Quand ils eurent ainsi fait, ils demandèrent au duc de Berry qu’il vînt là s’il lui plaisoit, et que on le recevroit volontiers au nom du roi de France, et feroient tout ce qu’ils devoient faire. Le duc de Berry y envoya monseigneur Bertran le connétable, qui avoit commission et procuration de prendre la possession pour le roi de France. Lors se départit de Poitiers à cent lances le dit connétable, à l’ordonnance du duc de Berry, et chevaucha tant qu’il vint en la ville de la Rochelle, où il fut reçu à grande joie, et montra de ce procuration du dit roi son seigneur, qui l’avoit établi ès parties de par de là comme son corps représentant. Si prit la foi et l’hommage des hommes de la ville, et y séjourna trois jours ; et lui furent faites toutes droitures ainsi comme proprement au roi, et y reçut grands dons et beaux présens, et aussi il en donna foison aux dames et aux damoiselles ; et quand il eut assez revellé et joué, il se partit de la Rochelle et retourna arrière à Poitiers[1].

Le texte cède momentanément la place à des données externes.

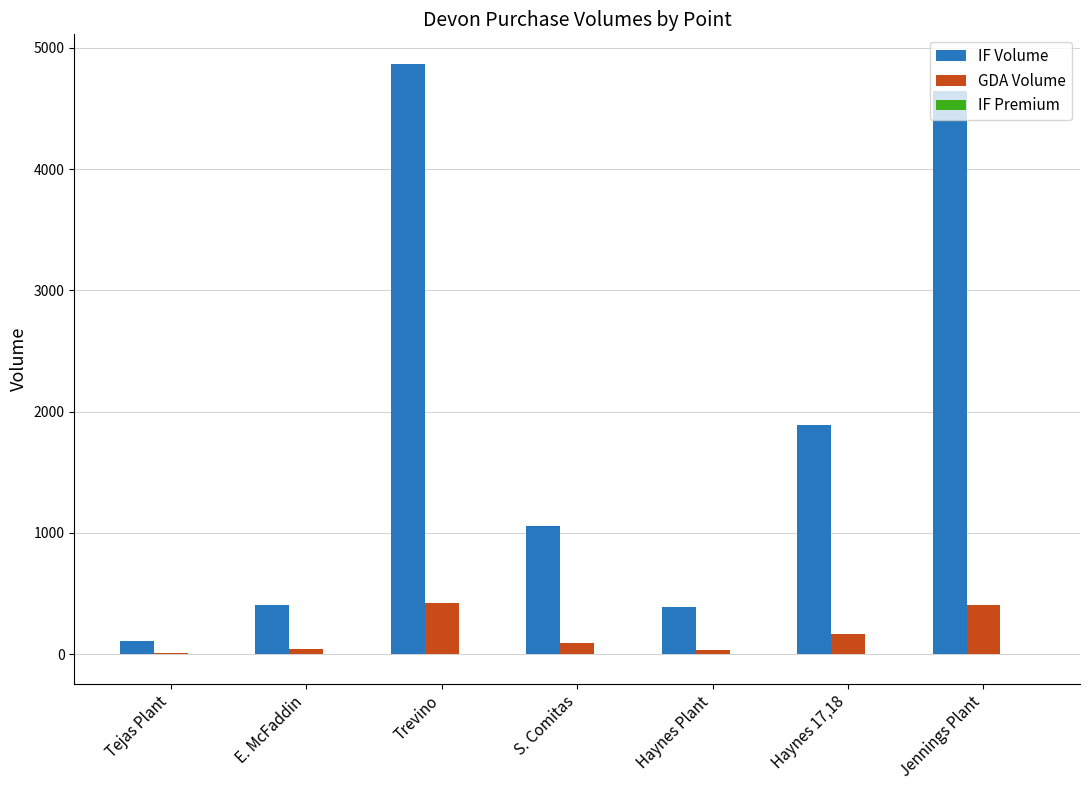

What is the sum of all GDA Volume values?

1171.0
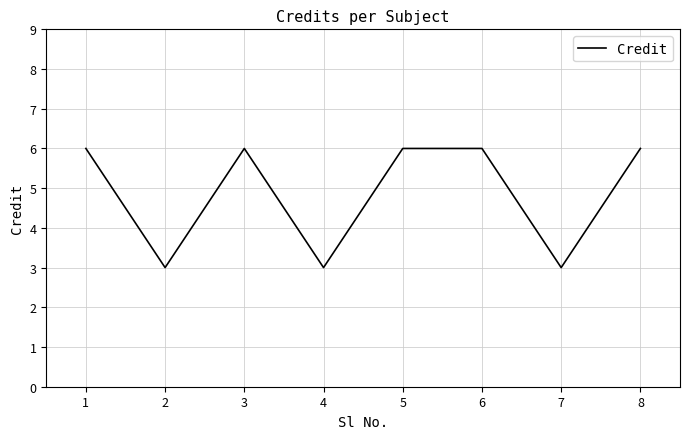

Reading right to left, transcribe all the data shown in this chart.

6	3	6	6	3	6	3	6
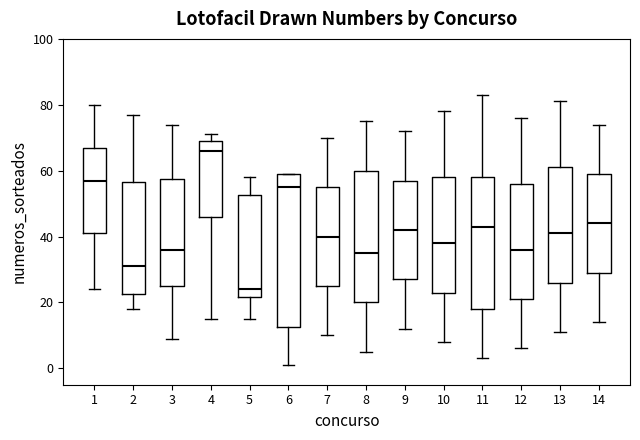

Where is the lower edge of the box at x = 11 on the y-axis? The values are not printed on the chart, so give them approximately, as read against the axis.

18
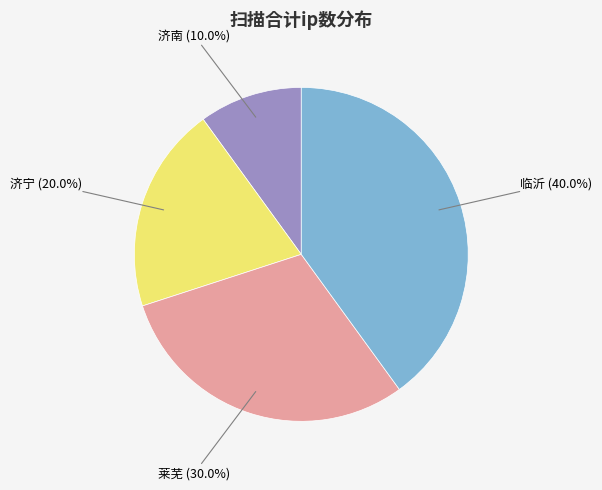

To the nearest percent, what is the combined percentage of 济宁 and 临沂?

60%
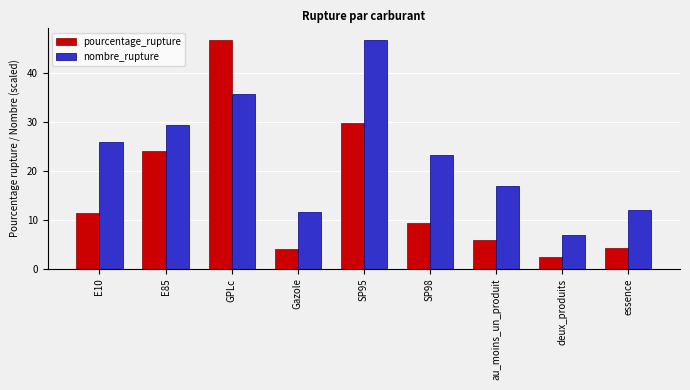

How many bars are there in total?

18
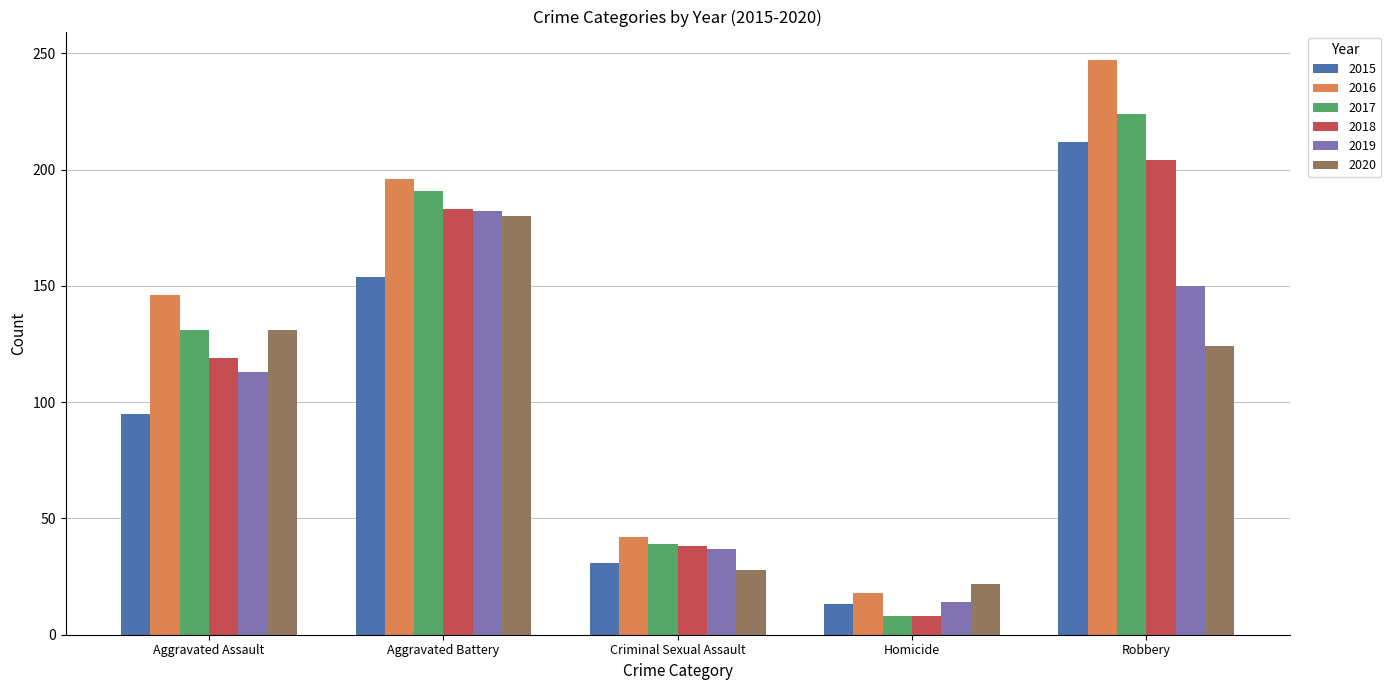

The value of 2020 at Homicide is 12. True or false?

False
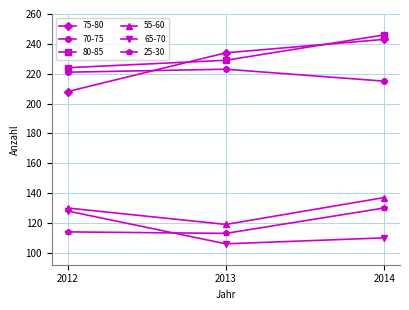

What is the difference between the 75-80 values at 2012 and 2014?

35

Ne demeura guère de temps puis ce di que le roi de France envoya ses messages devers Yvain de Galles, en lui mandant et signifiant que il le verroit volontiers, et son prisonnier le captal de Buch. Encore ordonna le roi en ce voyage que l’amiral du roi Henry de Castille, Dam Radhigo de Rous, se partît à toute sa navie et retournât en Espagne ; car pour celle saison il ne les vouloit plus ensonnier. Ainsi se défit l’armée de la mer ; et retournèrent les Espaignois, et furent, ains leur département, tout sec payés de leurs gages, tant et si bien qu’ils s’en contentèrent grandement du roi de France et de son paiement. Et Yvain de Galles, au commandement et ordonnance du roi, prit le chemin de Paris, et lui amena le captal de Buch, dont le roi eut grand’joie et lequel bien connoissoit, car il l’avoit vu autrefois. Si lui fit grand’chère et lie, et le tint en prison courtoise sans nulle contrainte ; car volontiers l’eût retrait à son amour par quoi il fût retourné François. Et lui fit promettre et offrir grands dons, grands héritages et grands profits ; mais le captal n’y voult oncques entendre ; mais bien disoit aux barons et aux chevaliers de France qui le visitoient et qui de cela parloient, que il se rançonneroit volontiers et grandement, cinq ou six fois plus que sa revenue par an ne lui valoit. Mais le roi n’avait point conseil de ce faire : si demeura la chose en cel état, et fut de premier mis au châtel du Louvre, et là gardé bien et soigneusement ; et le visitoient souvent les barons et les chevaliers de France. Or reviendrons-nous aux besognes de Poitou qui n’étoient mie encore toutes finies.

  1. La Rochelle se rendit aux Français le 15 août 1372. Cascalès rapporte une lettre du roi Henri de Castille à la ville de Murcie, datée de Bénévent, 27 septembre, année 1410 (c’est-à-dire 1372, d’après notre calcul), et dans laquelle il annonce que La Rochelle venait de se rendre au roi de France, avec cinq autres villes et châteaux pour la fête de Notre-Dame d’août : Et dia de Nuestra-Señora de Agosto que agora pasò.